> _Stored data_
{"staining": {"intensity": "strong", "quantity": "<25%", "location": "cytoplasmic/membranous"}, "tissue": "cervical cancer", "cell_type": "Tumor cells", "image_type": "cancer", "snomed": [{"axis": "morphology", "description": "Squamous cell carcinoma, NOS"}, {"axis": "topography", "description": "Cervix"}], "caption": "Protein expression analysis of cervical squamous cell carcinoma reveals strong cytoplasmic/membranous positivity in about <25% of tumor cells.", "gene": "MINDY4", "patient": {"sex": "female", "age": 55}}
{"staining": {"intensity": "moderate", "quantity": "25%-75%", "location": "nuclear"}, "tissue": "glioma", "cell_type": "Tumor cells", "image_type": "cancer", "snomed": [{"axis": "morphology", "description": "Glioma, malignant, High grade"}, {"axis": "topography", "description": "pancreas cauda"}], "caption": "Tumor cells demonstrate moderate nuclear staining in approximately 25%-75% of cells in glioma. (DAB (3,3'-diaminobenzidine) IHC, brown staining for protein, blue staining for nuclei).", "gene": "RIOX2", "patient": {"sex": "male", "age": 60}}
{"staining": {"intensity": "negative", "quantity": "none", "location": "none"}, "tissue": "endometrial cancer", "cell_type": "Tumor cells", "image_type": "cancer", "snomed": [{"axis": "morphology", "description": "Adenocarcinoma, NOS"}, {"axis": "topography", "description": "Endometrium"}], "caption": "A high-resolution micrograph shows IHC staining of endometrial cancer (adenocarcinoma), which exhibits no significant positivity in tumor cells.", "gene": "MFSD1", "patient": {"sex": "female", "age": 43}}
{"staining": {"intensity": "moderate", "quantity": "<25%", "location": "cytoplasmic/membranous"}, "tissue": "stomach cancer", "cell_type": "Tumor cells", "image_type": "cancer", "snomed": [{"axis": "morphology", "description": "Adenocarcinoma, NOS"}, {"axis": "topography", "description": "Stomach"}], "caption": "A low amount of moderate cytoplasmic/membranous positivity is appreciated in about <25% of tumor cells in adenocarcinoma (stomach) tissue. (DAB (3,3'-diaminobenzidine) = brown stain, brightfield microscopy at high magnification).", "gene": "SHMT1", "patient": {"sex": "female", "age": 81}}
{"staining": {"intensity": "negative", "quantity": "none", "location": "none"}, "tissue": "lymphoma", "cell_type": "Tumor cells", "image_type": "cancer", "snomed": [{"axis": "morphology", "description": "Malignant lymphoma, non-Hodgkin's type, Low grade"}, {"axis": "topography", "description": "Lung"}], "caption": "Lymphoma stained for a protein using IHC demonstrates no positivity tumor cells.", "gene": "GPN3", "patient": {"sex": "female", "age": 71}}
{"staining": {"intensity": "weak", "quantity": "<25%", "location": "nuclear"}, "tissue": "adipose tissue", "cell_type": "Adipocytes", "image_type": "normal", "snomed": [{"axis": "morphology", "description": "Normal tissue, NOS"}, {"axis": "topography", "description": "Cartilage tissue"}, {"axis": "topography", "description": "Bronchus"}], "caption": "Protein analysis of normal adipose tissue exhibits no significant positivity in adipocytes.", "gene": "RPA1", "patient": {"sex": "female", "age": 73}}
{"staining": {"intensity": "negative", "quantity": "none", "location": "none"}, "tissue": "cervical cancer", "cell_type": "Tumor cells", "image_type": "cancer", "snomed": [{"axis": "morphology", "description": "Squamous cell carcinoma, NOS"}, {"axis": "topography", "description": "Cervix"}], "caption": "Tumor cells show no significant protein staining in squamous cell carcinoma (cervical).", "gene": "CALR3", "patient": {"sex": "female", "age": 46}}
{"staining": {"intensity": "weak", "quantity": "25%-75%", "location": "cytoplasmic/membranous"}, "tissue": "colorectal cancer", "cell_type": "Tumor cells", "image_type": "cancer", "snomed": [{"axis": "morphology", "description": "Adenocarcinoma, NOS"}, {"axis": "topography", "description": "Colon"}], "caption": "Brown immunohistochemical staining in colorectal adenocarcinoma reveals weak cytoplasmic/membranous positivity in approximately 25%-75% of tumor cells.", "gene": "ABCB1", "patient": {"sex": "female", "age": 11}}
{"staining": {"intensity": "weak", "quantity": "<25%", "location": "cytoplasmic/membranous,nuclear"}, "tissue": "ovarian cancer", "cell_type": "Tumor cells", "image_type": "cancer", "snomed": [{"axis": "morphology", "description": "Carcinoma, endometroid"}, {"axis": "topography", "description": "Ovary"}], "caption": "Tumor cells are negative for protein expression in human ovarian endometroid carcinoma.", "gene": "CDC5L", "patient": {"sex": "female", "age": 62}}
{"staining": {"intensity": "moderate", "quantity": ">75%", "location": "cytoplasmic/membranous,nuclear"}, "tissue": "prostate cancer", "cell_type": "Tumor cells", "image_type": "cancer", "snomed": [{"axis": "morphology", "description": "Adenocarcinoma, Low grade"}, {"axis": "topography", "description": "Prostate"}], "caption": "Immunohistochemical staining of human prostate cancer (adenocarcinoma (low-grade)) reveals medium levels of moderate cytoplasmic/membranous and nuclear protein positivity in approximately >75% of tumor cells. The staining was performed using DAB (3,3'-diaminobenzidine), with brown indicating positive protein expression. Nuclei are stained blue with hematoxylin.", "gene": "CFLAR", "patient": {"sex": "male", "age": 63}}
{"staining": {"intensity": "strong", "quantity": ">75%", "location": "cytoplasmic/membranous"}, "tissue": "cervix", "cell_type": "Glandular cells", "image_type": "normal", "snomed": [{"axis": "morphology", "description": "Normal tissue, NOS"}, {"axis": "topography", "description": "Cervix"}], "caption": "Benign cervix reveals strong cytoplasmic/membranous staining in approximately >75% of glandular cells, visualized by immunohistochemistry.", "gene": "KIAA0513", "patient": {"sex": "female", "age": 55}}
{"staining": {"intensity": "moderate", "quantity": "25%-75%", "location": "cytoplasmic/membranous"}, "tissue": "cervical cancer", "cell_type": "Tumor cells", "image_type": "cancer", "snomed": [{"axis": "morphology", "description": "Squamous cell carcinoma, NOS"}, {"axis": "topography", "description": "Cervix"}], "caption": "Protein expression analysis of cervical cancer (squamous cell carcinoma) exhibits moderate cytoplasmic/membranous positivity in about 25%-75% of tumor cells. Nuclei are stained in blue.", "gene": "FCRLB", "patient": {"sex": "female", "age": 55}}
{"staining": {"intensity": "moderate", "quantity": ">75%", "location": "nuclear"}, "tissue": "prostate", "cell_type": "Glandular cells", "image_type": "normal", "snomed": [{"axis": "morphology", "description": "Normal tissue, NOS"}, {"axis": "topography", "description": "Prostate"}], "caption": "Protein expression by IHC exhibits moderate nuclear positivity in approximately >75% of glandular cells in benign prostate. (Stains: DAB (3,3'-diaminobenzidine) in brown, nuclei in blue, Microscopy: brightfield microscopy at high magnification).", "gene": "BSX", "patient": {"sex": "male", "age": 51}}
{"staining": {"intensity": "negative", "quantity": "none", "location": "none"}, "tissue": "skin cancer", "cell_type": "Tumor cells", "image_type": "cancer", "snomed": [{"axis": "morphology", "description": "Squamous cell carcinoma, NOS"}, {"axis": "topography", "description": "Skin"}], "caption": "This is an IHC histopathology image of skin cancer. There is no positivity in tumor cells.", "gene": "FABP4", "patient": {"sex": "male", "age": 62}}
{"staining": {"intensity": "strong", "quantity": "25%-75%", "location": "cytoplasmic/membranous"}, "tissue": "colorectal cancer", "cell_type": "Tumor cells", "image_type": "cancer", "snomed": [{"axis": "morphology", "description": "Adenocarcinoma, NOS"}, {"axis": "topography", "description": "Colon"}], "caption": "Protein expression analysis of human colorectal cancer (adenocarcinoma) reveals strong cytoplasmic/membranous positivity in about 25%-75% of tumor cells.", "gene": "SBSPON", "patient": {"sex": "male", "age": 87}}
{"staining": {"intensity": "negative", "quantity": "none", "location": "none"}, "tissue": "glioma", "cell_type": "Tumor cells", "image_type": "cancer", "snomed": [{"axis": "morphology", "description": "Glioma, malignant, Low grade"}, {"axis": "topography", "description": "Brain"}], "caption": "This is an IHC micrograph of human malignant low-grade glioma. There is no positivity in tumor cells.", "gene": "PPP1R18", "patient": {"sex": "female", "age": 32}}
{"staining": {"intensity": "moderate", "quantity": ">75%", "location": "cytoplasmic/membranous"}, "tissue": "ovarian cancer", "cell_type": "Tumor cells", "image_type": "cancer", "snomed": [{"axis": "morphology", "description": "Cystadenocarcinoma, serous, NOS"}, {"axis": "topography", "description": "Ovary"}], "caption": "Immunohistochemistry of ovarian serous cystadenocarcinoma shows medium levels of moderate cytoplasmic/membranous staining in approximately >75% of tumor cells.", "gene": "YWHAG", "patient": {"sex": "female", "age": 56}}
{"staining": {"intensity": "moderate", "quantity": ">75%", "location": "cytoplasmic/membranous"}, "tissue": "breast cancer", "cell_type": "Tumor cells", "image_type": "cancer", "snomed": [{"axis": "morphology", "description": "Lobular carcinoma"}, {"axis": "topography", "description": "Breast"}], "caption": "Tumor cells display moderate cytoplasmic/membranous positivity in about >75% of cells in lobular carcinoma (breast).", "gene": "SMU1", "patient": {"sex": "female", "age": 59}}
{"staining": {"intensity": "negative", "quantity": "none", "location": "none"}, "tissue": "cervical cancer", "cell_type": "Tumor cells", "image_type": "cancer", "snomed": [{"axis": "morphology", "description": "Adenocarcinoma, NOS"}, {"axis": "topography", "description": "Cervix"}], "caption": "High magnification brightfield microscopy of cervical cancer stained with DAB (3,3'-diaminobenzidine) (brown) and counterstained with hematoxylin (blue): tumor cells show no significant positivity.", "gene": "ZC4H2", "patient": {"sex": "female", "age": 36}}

> _What is being asked_
The answer is the lines above between the line holding "analysis of human" and the line holding "an IHC micrograph", inclusive, each written out exactly, and no others.

> _Exercise result_
{"staining": {"intensity": "strong", "quantity": "25%-75%", "location": "cytoplasmic/membranous"}, "tissue": "colorectal cancer", "cell_type": "Tumor cells", "image_type": "cancer", "snomed": [{"axis": "morphology", "description": "Adenocarcinoma, NOS"}, {"axis": "topography", "description": "Colon"}], "caption": "Protein expression analysis of human colorectal cancer (adenocarcinoma) reveals strong cytoplasmic/membranous positivity in about 25%-75% of tumor cells.", "gene": "SBSPON", "patient": {"sex": "male", "age": 87}}
{"staining": {"intensity": "negative", "quantity": "none", "location": "none"}, "tissue": "glioma", "cell_type": "Tumor cells", "image_type": "cancer", "snomed": [{"axis": "morphology", "description": "Glioma, malignant, Low grade"}, {"axis": "topography", "description": "Brain"}], "caption": "This is an IHC micrograph of human malignant low-grade glioma. There is no positivity in tumor cells.", "gene": "PPP1R18", "patient": {"sex": "female", "age": 32}}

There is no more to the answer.